Part One: Things Java Got Right (evanjones.ca)

[ 2006-January-08 16:48 ]

I love programming languages, probably because I spend a lot of time using them to express my thoughts. Currently, Java is probably the most widely used language for new software. I am not in love with Java, but I do think that its design got a number of things right. In my opinion, Java has been successful because its designers tried to address C++'s biggest flaws, without changing much else. This is a great example of a "worse is better" design, since they just patched the flaws in the most popular language of the time, instead of reinventing everything. This article describes the things that I think make Java a good language. Part Two is about Java's bad decisions.

Garbage Collection

Memory management is hard. Garbage collection is an elegant solution that eliminates the problem: just let the computer take care of it for you. Not having to remember to explicitly free objects makes writing programs easier and more reliable. The cost is that garbage collection can be less efficient, both in terms of the amount of memory consumed, and due to the CPU cycles for executing the garbage collection algorithm. However, modern garbage collectors can actually be faster for some applications. However, that hardly matters. The vast majority of code is not performance critical. The program will be written faster with garbage collection, which means you can spend more time optimizing the 1% where the performance really matters. There are some rare exceptions where garbage collection does not make sense, but for those cases we have the C programming language.

Memory Safety

A second class of common bugs are invalid memory accesses. These are also the kind of problem that commonly create exploitable security flaws. Java requires all memory accesses to be checked to ensure they are in fact valid. This is more expensive than C's "assume the programmer is right" model. The best example is that every array access includes a check to ensure that it is within the limits. Like garbage collection, this trades some runtime performance in order to make writing software easier.

Standard Library

A well-defined standard library makes it much easier for separately defined APIs to interact. In the C/C++ world, every API defines its own string and container types, which makes life miserable. Java, on the other hand, was defined at the beginning with a nice set of standard types: Unicode strings, containers and operating system objects like files and sockets. These types are critical, since nearly every application and API makes use of them. This makes code reuse much easier. There are other important parts of the standard library, but they are all somewhat application specific.

Runtime Dynamic Linking

Java is completely dynamically linked. The advantage is that only one class needs to be recompiled when it changes. This is very unlike C++, where nearly all the code that uses a class must be recompiled if it changes. This means that hacks are required to put C++ classes into shared libraries. With Java, this just works. This makes it easier to reuse code because shared libraries are easier to create. The cost is again, performance. Certain operations are more expensive because they must do look-ups at runtime, instead of using compile-time information.

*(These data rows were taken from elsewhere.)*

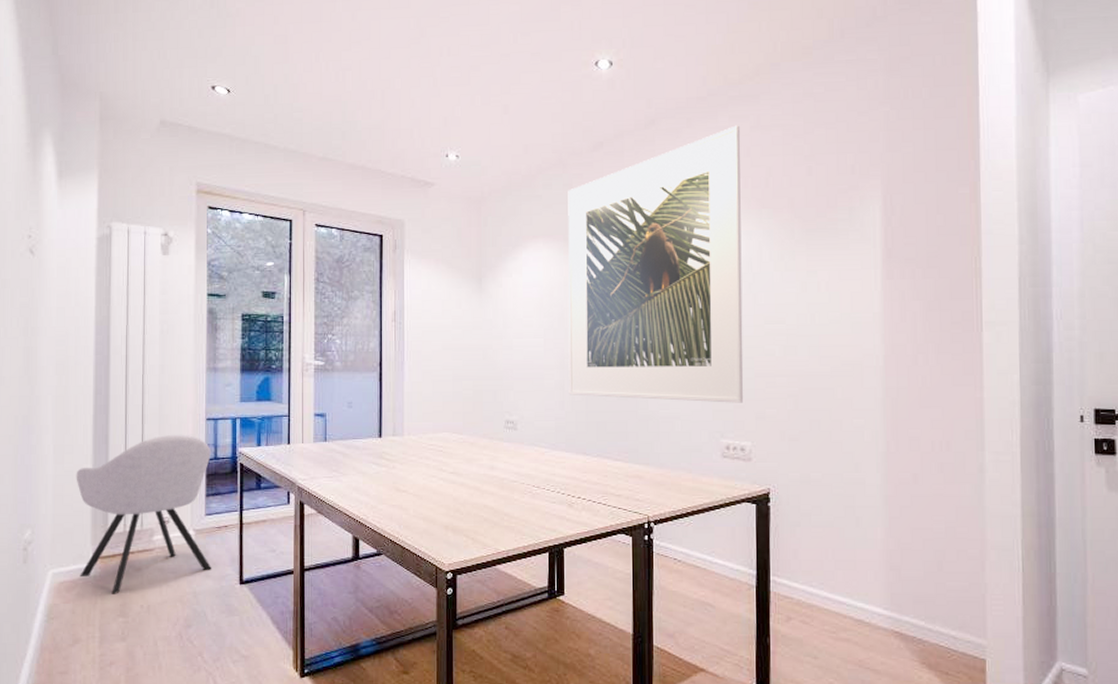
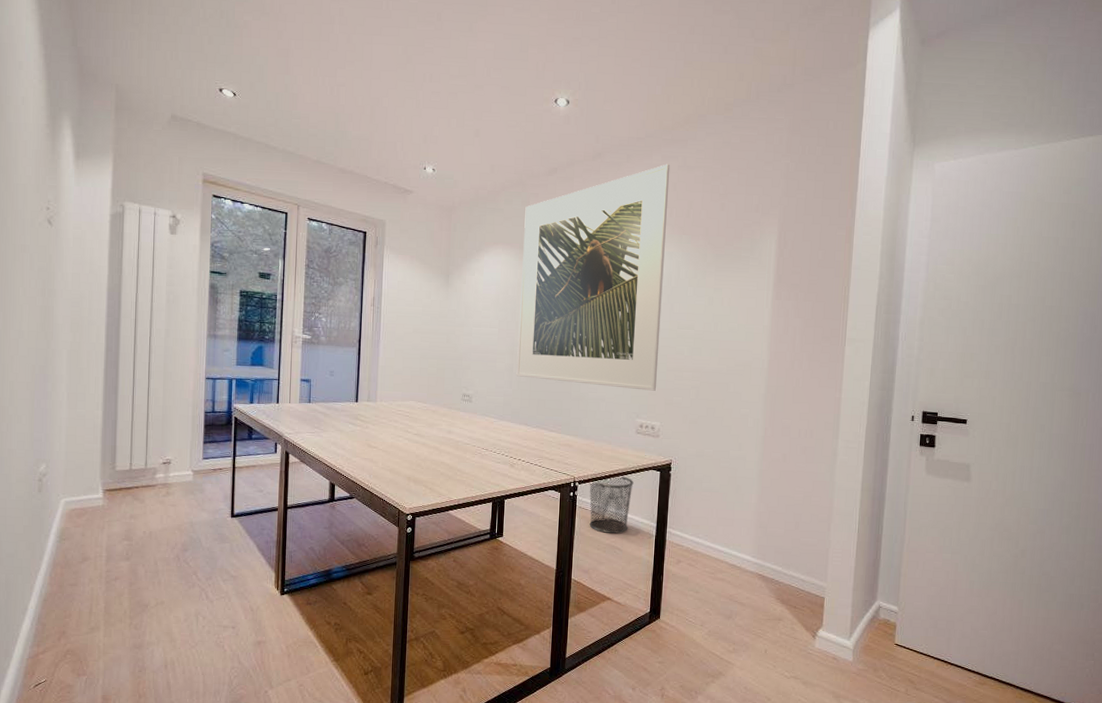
chair: present [76,434,212,594] -> none [87,389,209,522]
waste bin: none [667,511,723,585] -> present [589,475,634,534]

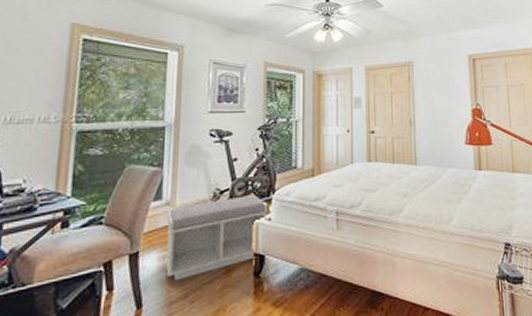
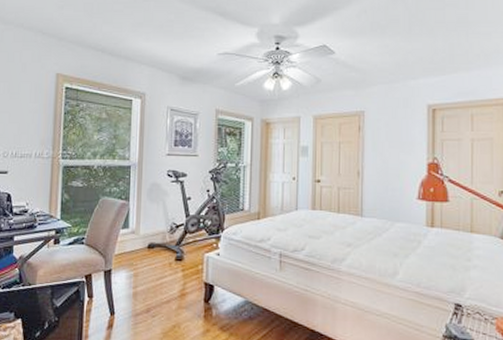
bench: present [165,195,268,280] -> none [132,231,217,297]

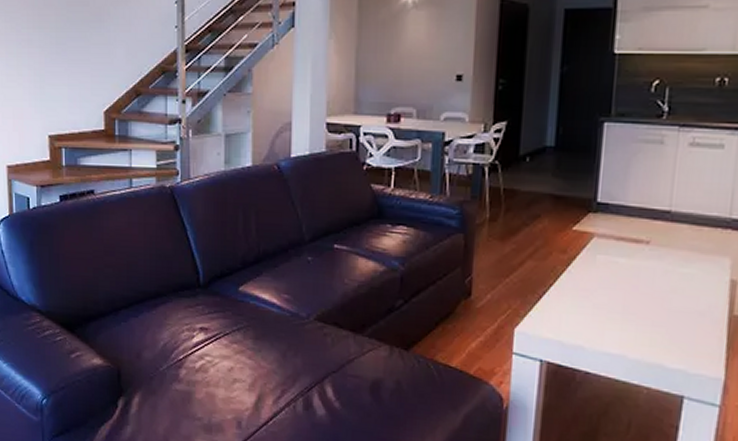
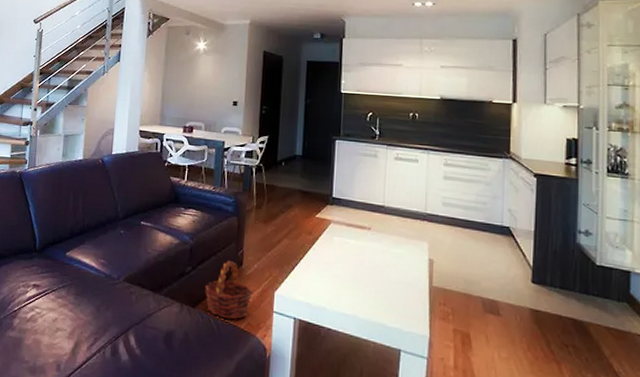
basket: none [420,291,485,364] -> present [204,261,253,319]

Platform Independent Bytecode

Java is not distributed as binary executables compiled for a specific CPU and operating system, but rather as platform independent bytecode. This is another decision that has performance implications, as it requires the end user system to have a compiler to translate the bytecode into native code. However, the advantage has been that people are more willing to invest in Java tools because they will be able to easily port them to any other platform.

Binary Standards

Many people in the open-source community have criticized Sun for not being "open" enough with what can carry the "Java" brand. I do not wish to defend or criticize either position here, but there has been one advantage to their strict requirements: Java implementations are binary compatible. Code compiled by one Java implementation can be used by another. This may seem trivial, but it is not. Using code code compiled by different C++ compilers is basically impossible. This leads to the horrible situation where companies that wish to provide APIs need to ship multiple versions of their libraries compiled with all the popular compilers. The reason is that the C++ standard only specifies the languange, whereas the Java standard also specifies the binary formats for the class files.

Conclusion

I could list a number of more minor decisions that I believe were good ones, but these are the ones that have had very significant, positive impact. If you look at this list, all the decisions make it easier to write correct programs and to reuse code. Most of these decisions hurt performance, in a general sense. However, the result is that programmers are more productive in Java than they are in C or C++ and that is the reason that Java is more popular. Many of these major decisions have positive interactions. For example, the strict binary standards and the standard library contribute to make the platform-independent bytecode easily portable. This type of synergy is a common characteristic of good design.